| ASSIGNMENT |
All lines below containing "Бенфіка" are to be listed.

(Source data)

__________

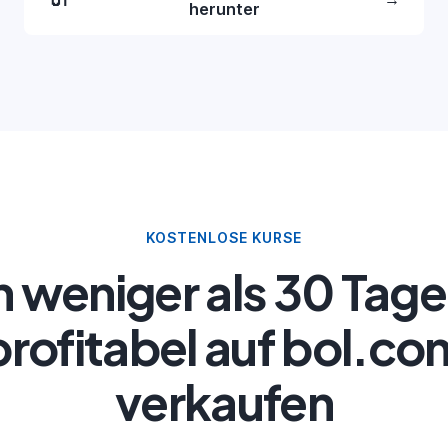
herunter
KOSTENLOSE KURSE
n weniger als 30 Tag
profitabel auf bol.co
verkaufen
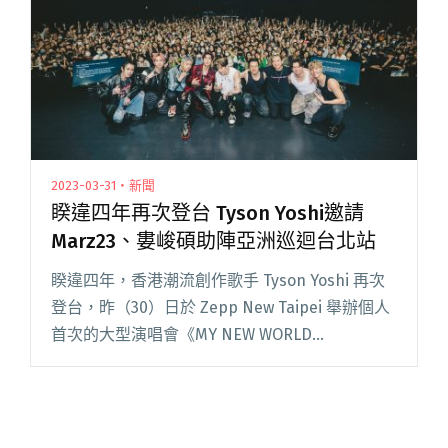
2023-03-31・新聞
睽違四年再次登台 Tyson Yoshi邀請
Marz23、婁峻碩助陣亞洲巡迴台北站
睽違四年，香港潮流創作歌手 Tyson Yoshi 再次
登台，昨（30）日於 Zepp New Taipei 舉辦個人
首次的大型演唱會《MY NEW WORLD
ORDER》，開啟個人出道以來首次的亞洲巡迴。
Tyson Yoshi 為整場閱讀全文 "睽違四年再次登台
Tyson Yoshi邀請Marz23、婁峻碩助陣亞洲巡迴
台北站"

__________

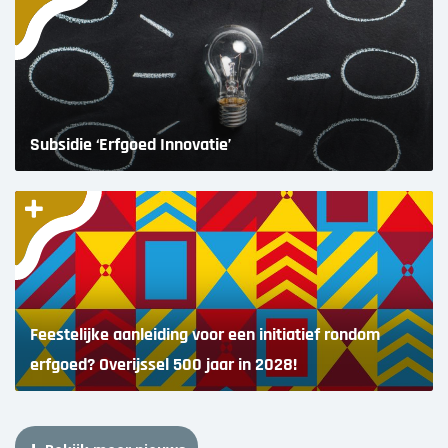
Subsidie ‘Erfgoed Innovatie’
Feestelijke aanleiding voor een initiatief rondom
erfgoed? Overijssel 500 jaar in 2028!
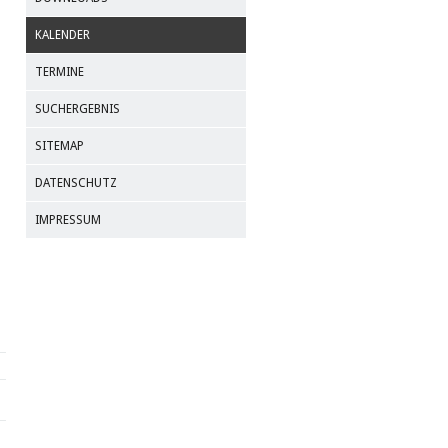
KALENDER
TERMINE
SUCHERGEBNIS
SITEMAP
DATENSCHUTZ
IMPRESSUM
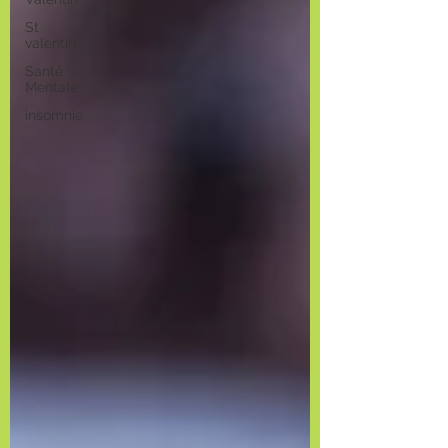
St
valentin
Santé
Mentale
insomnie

__________

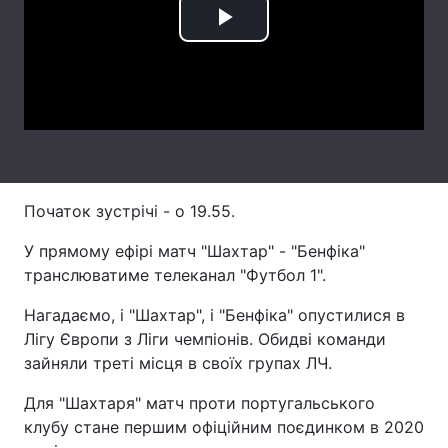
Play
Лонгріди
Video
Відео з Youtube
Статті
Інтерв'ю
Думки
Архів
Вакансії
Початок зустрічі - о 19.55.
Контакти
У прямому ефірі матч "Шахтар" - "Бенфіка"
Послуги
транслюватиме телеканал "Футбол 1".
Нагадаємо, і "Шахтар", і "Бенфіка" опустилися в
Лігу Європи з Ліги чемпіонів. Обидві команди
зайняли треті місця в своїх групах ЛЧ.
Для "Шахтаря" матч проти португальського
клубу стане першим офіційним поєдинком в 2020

__________

| SOLUTION FOR THIS TASK |
У прямому ефірі матч "Шахтар" - "Бенфіка"
Нагадаємо, і "Шахтар", і "Бенфіка" опустилися в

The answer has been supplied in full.